An example of poor multitasking is the person who is talking to you on the phone but thinks you are unaware that they know you are hardly paying attention because you are mostly staring at a computer screen, a smartphone or a tablet doing double duty next to it. Meanwhile, all they hear on their end of the line is long pauses filled with "hmmm....yes....OK....aha...." while you try to remember what you wanted to say. They then ask you to repeat it to them.

Time is money, people, and if you want to accumulate it then stop multitasking because the bottom one is you are not getting the full 411 and the caller knows you are not paying attention.

That is not good for relations and it says a lot about your work ethic or lack thereof, not to mention the fact that it shows disrespect on your part.

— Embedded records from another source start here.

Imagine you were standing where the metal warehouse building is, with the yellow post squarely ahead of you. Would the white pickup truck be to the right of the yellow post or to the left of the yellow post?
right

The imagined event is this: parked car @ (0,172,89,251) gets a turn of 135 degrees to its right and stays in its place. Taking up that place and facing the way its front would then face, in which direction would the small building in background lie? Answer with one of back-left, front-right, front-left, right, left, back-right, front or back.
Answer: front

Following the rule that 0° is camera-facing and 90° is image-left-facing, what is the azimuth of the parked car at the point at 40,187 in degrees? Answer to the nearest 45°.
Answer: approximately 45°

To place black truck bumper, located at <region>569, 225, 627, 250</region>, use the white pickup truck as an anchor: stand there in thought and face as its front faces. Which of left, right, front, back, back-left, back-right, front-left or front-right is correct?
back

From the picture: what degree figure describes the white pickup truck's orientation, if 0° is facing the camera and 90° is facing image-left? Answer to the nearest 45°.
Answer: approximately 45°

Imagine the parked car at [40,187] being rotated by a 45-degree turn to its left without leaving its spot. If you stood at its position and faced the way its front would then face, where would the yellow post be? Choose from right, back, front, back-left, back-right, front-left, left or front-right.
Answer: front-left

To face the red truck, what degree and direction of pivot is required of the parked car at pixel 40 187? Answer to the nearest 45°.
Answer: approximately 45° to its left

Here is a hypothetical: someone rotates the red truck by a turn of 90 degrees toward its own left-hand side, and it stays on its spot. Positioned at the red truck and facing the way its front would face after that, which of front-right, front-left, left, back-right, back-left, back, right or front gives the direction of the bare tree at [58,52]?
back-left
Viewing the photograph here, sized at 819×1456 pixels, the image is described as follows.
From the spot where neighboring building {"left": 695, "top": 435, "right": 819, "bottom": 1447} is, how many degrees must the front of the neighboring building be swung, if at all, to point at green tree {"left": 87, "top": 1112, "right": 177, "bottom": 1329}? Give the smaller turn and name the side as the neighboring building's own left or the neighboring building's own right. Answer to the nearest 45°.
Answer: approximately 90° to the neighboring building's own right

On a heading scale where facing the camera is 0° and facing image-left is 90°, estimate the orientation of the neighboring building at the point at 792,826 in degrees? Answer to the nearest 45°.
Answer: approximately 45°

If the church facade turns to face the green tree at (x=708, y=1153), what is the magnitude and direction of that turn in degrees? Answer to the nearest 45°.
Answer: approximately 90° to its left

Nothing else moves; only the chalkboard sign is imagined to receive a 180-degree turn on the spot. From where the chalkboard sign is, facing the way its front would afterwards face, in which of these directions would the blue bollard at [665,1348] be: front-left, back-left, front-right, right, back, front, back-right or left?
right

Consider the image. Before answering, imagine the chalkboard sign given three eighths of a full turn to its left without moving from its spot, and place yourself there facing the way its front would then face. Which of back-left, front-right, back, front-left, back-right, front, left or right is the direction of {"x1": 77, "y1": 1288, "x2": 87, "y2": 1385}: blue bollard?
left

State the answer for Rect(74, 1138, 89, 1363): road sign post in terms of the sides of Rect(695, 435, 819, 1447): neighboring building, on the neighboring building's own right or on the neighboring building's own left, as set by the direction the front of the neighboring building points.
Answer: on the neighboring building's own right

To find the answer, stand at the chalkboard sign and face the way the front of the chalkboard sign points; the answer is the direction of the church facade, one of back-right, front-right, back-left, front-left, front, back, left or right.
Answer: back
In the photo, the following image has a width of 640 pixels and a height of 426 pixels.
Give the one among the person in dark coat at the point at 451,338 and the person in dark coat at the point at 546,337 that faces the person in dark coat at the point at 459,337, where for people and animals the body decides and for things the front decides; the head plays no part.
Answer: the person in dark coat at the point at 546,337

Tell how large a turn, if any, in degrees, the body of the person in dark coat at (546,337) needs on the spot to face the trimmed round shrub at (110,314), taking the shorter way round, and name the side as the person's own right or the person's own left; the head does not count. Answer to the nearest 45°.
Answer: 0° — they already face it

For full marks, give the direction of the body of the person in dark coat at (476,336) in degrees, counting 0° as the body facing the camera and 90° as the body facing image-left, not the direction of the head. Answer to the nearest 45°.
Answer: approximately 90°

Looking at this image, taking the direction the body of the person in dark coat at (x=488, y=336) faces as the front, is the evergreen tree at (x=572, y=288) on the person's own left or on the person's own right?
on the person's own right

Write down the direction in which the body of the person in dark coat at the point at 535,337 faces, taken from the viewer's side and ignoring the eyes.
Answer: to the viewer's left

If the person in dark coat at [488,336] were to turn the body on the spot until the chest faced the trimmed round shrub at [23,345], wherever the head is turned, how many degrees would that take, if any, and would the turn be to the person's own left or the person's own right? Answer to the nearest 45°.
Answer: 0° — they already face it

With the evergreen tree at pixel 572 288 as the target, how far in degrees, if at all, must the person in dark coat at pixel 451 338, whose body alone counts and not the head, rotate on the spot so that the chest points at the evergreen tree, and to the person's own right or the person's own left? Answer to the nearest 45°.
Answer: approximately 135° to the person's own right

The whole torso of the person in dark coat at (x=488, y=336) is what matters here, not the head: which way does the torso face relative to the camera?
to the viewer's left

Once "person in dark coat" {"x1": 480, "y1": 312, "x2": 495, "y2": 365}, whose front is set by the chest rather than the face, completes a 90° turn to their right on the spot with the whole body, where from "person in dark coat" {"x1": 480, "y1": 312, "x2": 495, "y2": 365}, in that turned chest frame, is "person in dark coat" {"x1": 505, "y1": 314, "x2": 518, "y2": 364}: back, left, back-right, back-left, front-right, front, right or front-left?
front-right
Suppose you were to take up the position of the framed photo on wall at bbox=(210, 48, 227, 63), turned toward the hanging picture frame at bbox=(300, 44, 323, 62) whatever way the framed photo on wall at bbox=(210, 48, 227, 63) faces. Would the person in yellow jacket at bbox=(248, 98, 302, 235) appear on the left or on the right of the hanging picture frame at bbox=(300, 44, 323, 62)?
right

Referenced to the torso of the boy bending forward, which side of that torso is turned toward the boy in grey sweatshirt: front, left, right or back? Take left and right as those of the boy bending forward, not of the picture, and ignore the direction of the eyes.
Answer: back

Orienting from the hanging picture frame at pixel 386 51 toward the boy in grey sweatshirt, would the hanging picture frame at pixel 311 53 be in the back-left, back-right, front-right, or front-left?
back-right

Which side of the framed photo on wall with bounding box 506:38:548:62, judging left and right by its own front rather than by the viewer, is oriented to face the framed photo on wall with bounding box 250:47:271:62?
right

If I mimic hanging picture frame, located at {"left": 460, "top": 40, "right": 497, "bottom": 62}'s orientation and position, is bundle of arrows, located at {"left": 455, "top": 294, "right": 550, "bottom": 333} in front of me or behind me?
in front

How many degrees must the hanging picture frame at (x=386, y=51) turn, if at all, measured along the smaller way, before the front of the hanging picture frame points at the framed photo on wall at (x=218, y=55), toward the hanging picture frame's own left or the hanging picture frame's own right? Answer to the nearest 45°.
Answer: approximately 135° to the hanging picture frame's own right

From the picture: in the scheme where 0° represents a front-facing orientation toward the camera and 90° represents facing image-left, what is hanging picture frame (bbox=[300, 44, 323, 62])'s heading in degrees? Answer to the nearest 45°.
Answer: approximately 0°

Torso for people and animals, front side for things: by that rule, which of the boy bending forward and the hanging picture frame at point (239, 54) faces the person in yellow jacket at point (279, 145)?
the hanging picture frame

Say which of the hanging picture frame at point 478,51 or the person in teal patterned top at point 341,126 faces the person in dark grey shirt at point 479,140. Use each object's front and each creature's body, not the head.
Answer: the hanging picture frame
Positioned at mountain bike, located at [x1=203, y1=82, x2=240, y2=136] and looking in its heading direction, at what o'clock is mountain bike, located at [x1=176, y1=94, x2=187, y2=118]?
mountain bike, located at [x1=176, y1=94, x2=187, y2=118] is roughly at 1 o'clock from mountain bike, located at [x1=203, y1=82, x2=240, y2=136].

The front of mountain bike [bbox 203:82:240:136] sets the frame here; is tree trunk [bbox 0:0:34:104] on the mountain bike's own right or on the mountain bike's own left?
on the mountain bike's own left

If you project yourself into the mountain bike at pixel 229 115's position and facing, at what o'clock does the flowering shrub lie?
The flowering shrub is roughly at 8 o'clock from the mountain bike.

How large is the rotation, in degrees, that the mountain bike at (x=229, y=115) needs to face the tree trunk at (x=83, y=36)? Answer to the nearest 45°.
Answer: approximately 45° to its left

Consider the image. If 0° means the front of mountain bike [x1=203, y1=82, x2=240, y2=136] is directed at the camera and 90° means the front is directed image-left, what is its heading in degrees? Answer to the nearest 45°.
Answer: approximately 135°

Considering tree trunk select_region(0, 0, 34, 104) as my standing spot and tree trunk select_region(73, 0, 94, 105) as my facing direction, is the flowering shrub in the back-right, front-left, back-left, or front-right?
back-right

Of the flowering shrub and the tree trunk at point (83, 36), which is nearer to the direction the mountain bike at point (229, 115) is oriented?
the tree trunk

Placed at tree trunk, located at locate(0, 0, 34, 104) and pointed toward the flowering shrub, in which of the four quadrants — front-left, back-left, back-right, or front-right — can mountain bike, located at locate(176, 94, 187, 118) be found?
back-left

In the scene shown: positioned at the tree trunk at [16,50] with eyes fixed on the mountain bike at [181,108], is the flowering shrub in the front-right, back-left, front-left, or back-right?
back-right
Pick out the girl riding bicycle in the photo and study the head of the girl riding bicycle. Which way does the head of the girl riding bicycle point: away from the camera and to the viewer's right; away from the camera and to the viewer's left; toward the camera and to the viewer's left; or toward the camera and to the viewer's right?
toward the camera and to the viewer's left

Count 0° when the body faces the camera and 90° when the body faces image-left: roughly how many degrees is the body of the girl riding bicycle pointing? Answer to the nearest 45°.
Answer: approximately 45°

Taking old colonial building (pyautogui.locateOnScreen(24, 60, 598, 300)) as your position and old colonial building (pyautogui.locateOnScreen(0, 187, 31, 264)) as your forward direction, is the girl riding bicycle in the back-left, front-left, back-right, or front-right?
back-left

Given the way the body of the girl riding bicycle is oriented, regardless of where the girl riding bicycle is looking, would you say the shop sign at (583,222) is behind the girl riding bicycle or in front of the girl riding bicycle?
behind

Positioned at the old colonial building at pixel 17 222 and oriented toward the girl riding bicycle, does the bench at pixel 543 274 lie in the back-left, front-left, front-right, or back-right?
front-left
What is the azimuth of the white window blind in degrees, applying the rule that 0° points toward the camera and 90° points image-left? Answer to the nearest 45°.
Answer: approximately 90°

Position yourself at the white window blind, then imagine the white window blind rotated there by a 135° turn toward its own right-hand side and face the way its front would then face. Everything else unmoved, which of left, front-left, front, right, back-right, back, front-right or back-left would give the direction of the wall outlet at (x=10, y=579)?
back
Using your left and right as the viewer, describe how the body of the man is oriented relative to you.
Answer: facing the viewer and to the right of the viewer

Now, I do realize that it is difficult to stop people from walking and chewing gum at the same time whether they are capable of it or not. But there are things you can do to making your time more valuable through each task so that you create success in each endeavor. Additionally, it will cut down your stress factor.

  • Create a Telephone Call Log and schedule a time limit for the connection. Make your calls or meetings with time that is slotted for your undivided attention.
  • Don't answer emails or texts from other people while handling, or do anything other than what pertains to your connection.
  • Keep your focus because any distraction will take you off your game and most likely slow down your progress.
These are just a few suggestions I share with some of the businesses and corporations that seek my advice. I believe that when applied regularly, these tips will make a difference in how you relate to those you connect with, as well as how you accomplish your tasks. After a while, you will see that if you time yourself this way, you will absorb far more with each task than if you tried to lump them in the same time frame.